La piaga dei crimini minorili – Transcrime Research, un’organizzazione che fa capo all’Università del Sacro Cuore di Milano e che si occupa di criminalità, ha tracciato una mappa sui minori denunciati o arrestati.
Secondo il rapporto della Direzione centrale della Polizia criminale di fine anno, nei primi 10 mesi del 2022 c’è stato un aumento del 14,3% del numero di minori denunciati e arrestati rispetto allo stesso periodo del 2019.
In crescita del 35% gli omicidi commessi dai minori, tentati omicidi +65,1%, lesioni dolose +33,8%, percosse +50%, rapine +75,3%, con un +91,2% per quanto riguarda quelle commesse nella pubblica via.
Il fenomeno delle bande minorili
Risse, percosse, lesioni, bullismo, atti vandalici, ma anche spaccio, furti e rapine sono i crimini di cui si macchiano i giovani minorenni, in grandissima parte membri di gang presenti nella maggior parte delle regioni italiane.
I social sono lo strumento con cui si danno appuntamento e dove documentano poi i loro atti criminali.
Secondo un recente studio esplorativo dal titolo Gang giovanili in Italia (di cui si è parlato alla Conferenza stampa di fine anno della Direzione centrale della polizia criminale), metà degli Uffici di Servizio Sociale per i minorenni (USSM) e il 46% delle questure e dei comandi provinciali dei Carabinieri indicano nel rapporto che negli ultimi cinque anni le gang giovanili sono aumentate.
Un fenomeno acutizzato anche dalla pandemia da Covid che ha fatto degenerare le condizioni di marginalità, disagio psicologico e socio-economico in cui versa un numero elevato di giovani.
Nel 2021 sono stati 186 gli appartenenti alle gang giovanili presi in carico dagli USSM, in forte aumento rispetto ai 79 del 2020 (anno del lockdown) ma anche ai 107 del 2019.
Marginalità, solitudine e violenza gratuita
L’aggregazione a queste bande – secondo quanto emerge dal rapporto – coinvolge non solo chi proviene da situazioni di marginalità, ma anche da difficoltà relazionali.
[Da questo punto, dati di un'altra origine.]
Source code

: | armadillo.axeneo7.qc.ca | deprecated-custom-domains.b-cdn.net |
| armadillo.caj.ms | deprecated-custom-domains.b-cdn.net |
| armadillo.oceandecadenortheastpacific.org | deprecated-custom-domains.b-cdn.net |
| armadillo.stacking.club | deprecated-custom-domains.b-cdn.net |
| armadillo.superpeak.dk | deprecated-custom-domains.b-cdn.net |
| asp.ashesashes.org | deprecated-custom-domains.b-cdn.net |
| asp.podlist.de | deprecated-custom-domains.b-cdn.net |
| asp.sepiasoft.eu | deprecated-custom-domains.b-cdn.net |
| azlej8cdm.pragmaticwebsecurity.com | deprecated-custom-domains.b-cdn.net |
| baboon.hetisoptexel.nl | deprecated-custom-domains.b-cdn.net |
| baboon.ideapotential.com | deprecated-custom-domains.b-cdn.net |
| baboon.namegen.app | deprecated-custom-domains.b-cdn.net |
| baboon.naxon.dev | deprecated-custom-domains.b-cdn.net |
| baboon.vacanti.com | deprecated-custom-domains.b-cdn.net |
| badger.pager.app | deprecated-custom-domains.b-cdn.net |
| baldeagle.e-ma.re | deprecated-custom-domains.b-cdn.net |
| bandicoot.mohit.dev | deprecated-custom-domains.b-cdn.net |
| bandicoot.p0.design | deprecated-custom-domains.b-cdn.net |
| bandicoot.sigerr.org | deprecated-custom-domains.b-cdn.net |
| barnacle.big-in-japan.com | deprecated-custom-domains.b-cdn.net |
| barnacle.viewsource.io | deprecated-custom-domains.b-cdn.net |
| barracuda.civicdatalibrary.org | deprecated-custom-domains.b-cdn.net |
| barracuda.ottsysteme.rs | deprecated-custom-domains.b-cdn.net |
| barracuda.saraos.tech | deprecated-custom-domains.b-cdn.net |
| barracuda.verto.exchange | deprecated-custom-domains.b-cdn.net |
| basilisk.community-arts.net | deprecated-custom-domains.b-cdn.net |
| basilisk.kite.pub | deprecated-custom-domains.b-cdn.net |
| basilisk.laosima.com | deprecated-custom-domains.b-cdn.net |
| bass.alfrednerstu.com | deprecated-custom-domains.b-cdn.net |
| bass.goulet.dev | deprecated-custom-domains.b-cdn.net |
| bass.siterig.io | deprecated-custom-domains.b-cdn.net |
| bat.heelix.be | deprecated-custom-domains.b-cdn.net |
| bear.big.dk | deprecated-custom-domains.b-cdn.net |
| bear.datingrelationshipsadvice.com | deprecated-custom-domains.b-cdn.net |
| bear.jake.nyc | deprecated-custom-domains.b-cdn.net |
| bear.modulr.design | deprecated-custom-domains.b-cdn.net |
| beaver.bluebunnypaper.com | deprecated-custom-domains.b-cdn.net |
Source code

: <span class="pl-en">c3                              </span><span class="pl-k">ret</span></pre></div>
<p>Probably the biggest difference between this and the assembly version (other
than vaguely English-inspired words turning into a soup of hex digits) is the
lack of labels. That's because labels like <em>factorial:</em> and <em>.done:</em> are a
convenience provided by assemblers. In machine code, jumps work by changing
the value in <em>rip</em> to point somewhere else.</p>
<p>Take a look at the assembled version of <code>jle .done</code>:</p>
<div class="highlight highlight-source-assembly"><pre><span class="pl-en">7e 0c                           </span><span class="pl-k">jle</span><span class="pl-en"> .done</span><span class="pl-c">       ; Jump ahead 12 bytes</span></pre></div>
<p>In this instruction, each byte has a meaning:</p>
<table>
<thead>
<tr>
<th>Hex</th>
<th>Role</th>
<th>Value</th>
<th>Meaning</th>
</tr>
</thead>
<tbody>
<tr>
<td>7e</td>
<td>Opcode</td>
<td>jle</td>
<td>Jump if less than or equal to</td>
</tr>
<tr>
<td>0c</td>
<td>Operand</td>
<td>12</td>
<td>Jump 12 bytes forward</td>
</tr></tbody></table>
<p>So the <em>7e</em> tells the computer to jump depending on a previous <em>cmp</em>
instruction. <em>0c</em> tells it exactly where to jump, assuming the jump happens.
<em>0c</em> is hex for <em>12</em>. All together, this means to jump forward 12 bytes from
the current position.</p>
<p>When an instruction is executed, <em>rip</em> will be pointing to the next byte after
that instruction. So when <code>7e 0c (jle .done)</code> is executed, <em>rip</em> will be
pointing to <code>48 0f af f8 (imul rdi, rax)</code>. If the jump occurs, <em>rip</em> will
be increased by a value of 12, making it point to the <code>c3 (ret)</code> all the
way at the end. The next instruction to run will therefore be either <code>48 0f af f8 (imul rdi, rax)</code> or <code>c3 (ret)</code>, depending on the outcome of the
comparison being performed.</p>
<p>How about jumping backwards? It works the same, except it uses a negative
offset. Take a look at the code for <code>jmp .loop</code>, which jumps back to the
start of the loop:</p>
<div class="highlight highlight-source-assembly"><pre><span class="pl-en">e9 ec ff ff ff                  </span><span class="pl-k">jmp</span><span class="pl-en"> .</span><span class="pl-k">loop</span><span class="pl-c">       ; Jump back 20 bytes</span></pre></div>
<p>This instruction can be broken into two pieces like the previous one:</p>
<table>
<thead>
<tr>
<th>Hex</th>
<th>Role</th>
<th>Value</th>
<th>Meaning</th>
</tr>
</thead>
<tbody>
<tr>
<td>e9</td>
L’effetto branco diventa un modo per reinserirsi nella società e compensare l’assenza o la problematicità dei rapporti con la famiglia o con il sistema scolastico. Anche la noia, l’utilizzo dei social e l’emulazione sono fattori che spingono i ragazzi a farne parte.
A caratterizzare l’azione delle gang, una crescente efferatezza, condotte di violenza gratuita e insensata, la convinzione di rimanere impuniti. Ragazzi estremi, insensibili, che sembrano non provare emozioni né sensi di colpa.
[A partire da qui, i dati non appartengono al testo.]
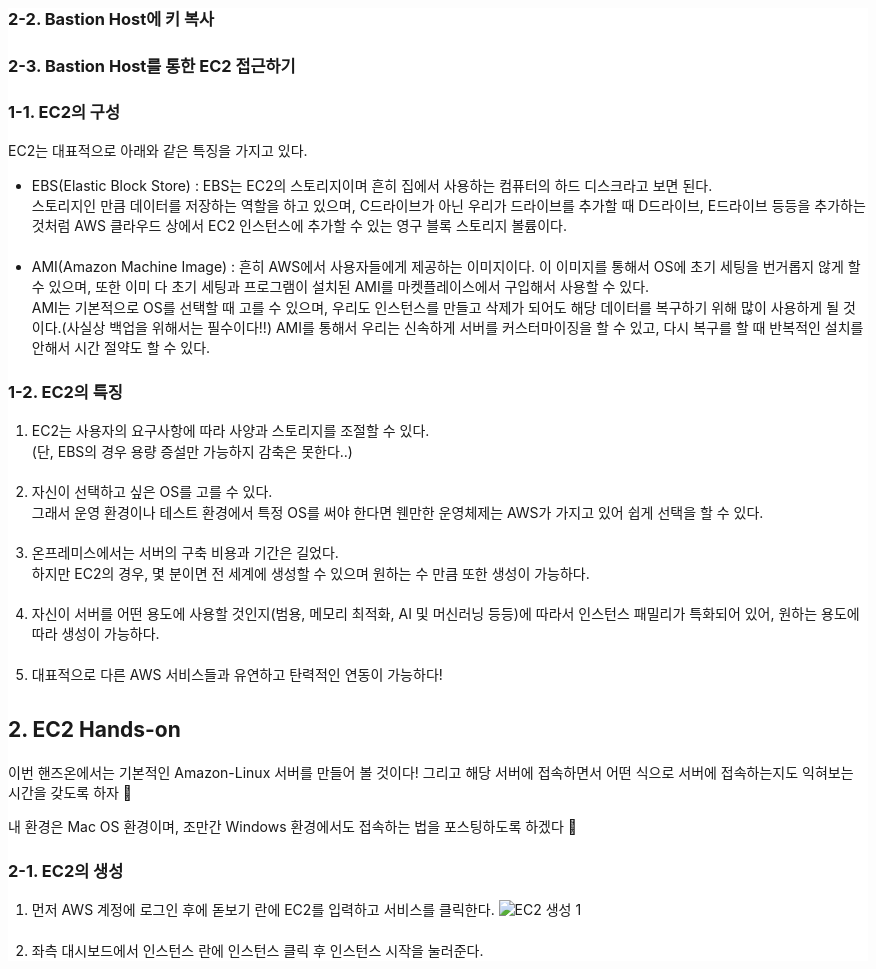 
### 2-2. Bastion Host에 키 복사


### 2-3. Bastion Host를 통한 EC2 접근하기




### 1-1. EC2의 구성
EC2는 대표적으로 아래와 같은 특징을 가지고 있다.
- EBS(Elastic Block Store) : EBS는 EC2의 스토리지이며 흔히 집에서 사용하는 컴퓨터의 하드 디스크라고 보면 된다.<br> 스토리지인 만큼 데이터를 저장하는 역할을 하고 있으며, C드라이브가 아닌 우리가 드라이브를 추가할 때 D드라이브, E드라이브 등등을 추가하는 것처럼 AWS 클라우드 상에서 EC2 인스턴스에 추가할 수 있는 영구 블록 스토리지 볼륨이다.<br><br>
- AMI(Amazon Machine Image) : 흔히 AWS에서 사용자들에게 제공하는 이미지이다. 이 이미지를 통해서 OS에 초기 세팅을 번거롭지 않게 할 수 있으며, 또한 이미 다 초기 세팅과 프로그램이 설치된 AMI를 마켓플레이스에서 구입해서 사용할 수 있다. <br>AMI는 기본적으로 OS를 선택할 때 고를 수 있으며, 우리도 인스턴스를 만들고 삭제가 되어도 해당 데이터를 복구하기 위해 많이 사용하게 될 것이다.(사실상 백업을 위해서는 필수이다!!) AMI를 통해서 우리는 신속하게 서버를 커스터마이징을 할 수 있고, 다시 복구를 할 때 반복적인 설치를 안해서 시간 절약도 할 수 있다.

### 1-2. EC2의 특징
1. EC2는 사용자의 요구사항에 따라 사양과 스토리지를 조절할 수 있다.<br>(단, EBS의 경우 용량 증설만 가능하지 감축은 못한다..)<br><br>
2. 자신이 선택하고 싶은 OS를 고를 수 있다.<br> 그래서 운영 환경이나 테스트 환경에서 특정 OS를 써야 한다면 웬만한 운영체제는 AWS가 가지고 있어 쉽게 선택을 할 수 있다.<br><br>
3. 온프레미스에서는 서버의 구축 비용과 기간은 길었다.<br> 하지만 EC2의 경우, 몇 분이면 전 세계에 생성할 수 있으며 원하는 수 만큼 또한 생성이 가능하다.<br><br>
4. 자신이 서버를 어떤 용도에 사용할 것인지(범용, 메모리 최적화, AI 및 머신러닝 등등)에 따라서 인스턴스 패밀리가 특화되어 있어, 원하는 용도에 따라 생성이 가능하다.<br><br>
5. 대표적으로 다른 AWS 서비스들과 유연하고 탄력적인 연동이 가능하다!

## 2. EC2 Hands-on
이번 핸즈온에서는 기본적인 Amazon-Linux 서버를 만들어 볼 것이다!
그리고 해당 서버에 접속하면서 어떤 식으로 서버에 접속하는지도 익혀보는 시간을 갖도록 하자 🙂

내 환경은 Mac OS 환경이며, 조만간 Windows 환경에서도 접속하는 법을 포스팅하도록 하겠다 🫠
### 2-1. EC2의 생성
1. 먼저 AWS 계정에 로그인 후에 돋보기 란에 EC2를 입력하고 서비스를 클릭한다.
![EC2 생성 1](/assets/2023-08/EC2/08-21_create/스크린샷%202023-08-21%20오후%209.02.01.png)<br><br>
2. 좌측 대시보드에서 인스턴스 란에 인스턴스 클릭 후 인스턴스 시작을 눌러준다.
Le cosiddette baby gang sono diffuse nella maggior parte delle regioni italiane, in particolare quelle del Centro-Nord. Sono formate da piccoli gruppi di ragazzi, non più di 10, in prevalenza maschi con un’età compresa tra 15 e 17 anni.
Giovanissime spesso anche le vittime: nella maggior parte sono coetanei tra i 14 e i 18 anni.
Stato assente
Vicende agghiaccianti che rendono ancora più vive le parole dello psichiatra Paolo Crepet: “Per crescere è indispensabile sentire di appartenere a qualcosa e a qualcuno: un amore, un’ideologia, una bandiera, una fede, un amico, un maestro, un mito”.
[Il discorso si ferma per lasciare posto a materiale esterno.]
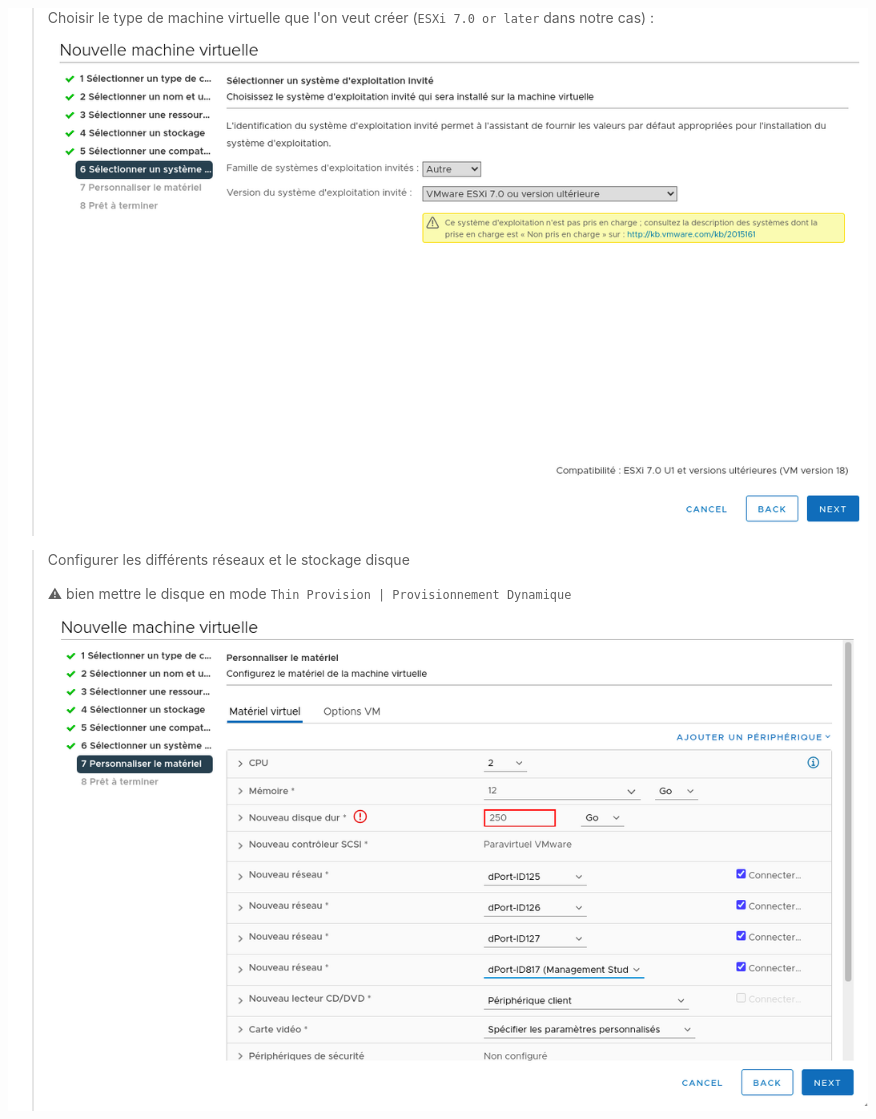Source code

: > Choisir le type de machine virtuelle que l'on veut créer (`ESXi 7.0 or later` dans notre cas) :
> ![](images/esxi01-5.png)

> Configurer les différents réseaux et le stockage disque
>
> :warning: bien mettre le disque en mode `Thin Provision | Provisionnement Dynamique`
> ![](images/esxi01-6.png)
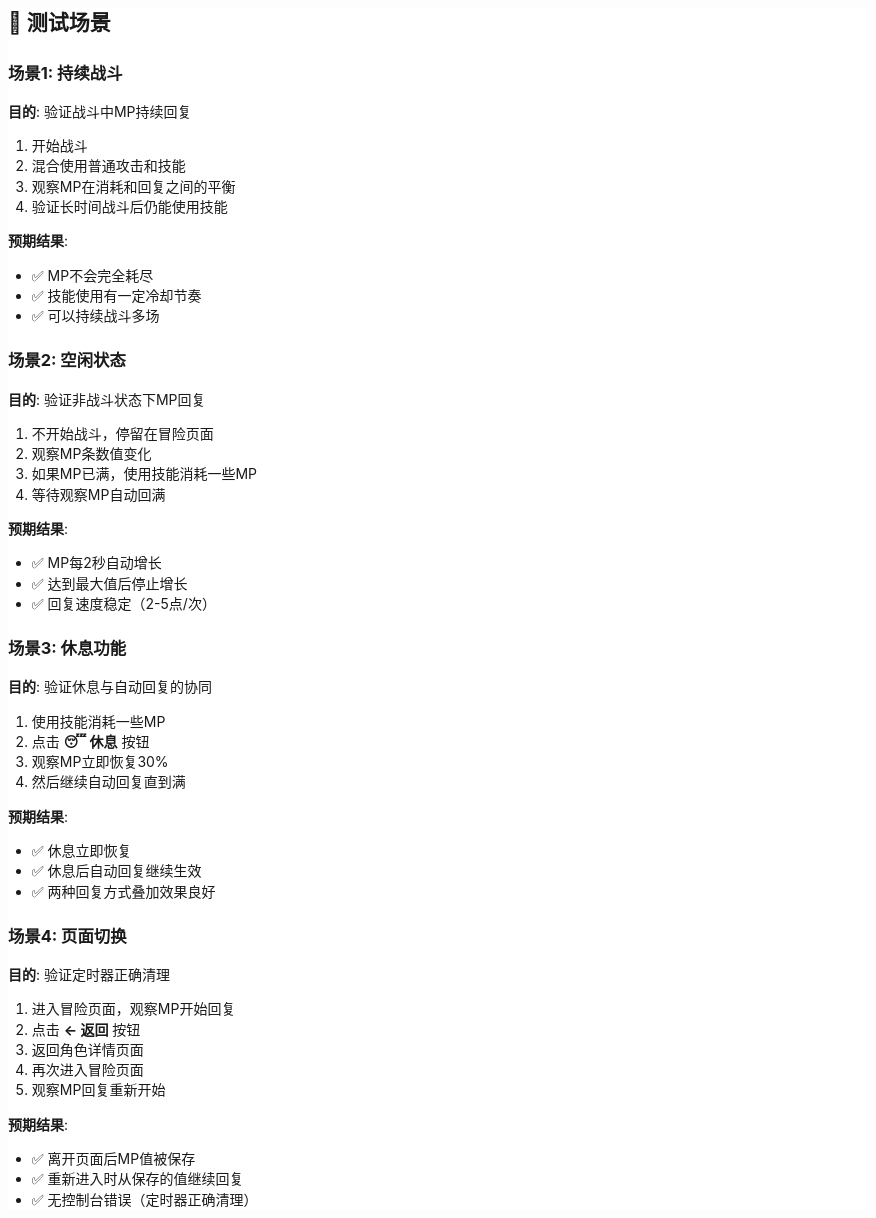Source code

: ## 🧪 测试场景

### 场景1: 持续战斗
**目的**: 验证战斗中MP持续回复

1. 开始战斗
2. 混合使用普通攻击和技能
3. 观察MP在消耗和回复之间的平衡
4. 验证长时间战斗后仍能使用技能

**预期结果**: 
- ✅ MP不会完全耗尽
- ✅ 技能使用有一定冷却节奏
- ✅ 可以持续战斗多场

### 场景2: 空闲状态
**目的**: 验证非战斗状态下MP回复

1. 不开始战斗，停留在冒险页面
2. 观察MP条数值变化
3. 如果MP已满，使用技能消耗一些MP
4. 等待观察MP自动回满

**预期结果**:
- ✅ MP每2秒自动增长
- ✅ 达到最大值后停止增长
- ✅ 回复速度稳定（2-5点/次）

### 场景3: 休息功能
**目的**: 验证休息与自动回复的协同

1. 使用技能消耗一些MP
2. 点击 **😴 休息** 按钮
3. 观察MP立即恢复30%
4. 然后继续自动回复直到满

**预期结果**:
- ✅ 休息立即恢复
- ✅ 休息后自动回复继续生效
- ✅ 两种回复方式叠加效果良好

### 场景4: 页面切换
**目的**: 验证定时器正确清理

1. 进入冒险页面，观察MP开始回复
2. 点击 **← 返回** 按钮
3. 返回角色详情页面
4. 再次进入冒险页面
5. 观察MP回复重新开始

**预期结果**:
- ✅ 离开页面后MP值被保存
- ✅ 重新进入时从保存的值继续回复
- ✅ 无控制台错误（定时器正确清理）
Il problema sta proprio qui, nella mancanza di punti di riferimento validi, che portano giovani vite a bruciarsi. Attirate come falene verso il fuoco da miti, esempi, riferimenti effimeri e sbagliati.
Con l’enorme responsabilità di uno Stato che, avendo rinunciato a farsi promotore e difensore di idee forti – fondate sul rispetto del principio d’autorità, della famiglia, dei doveri, siano essi scolastici o lavorativi – lascia allo sbando una larga fetta delle giovani generazioni, prive di educazione, di adeguata istruzione e, conseguentemente, di ogni senso del limite.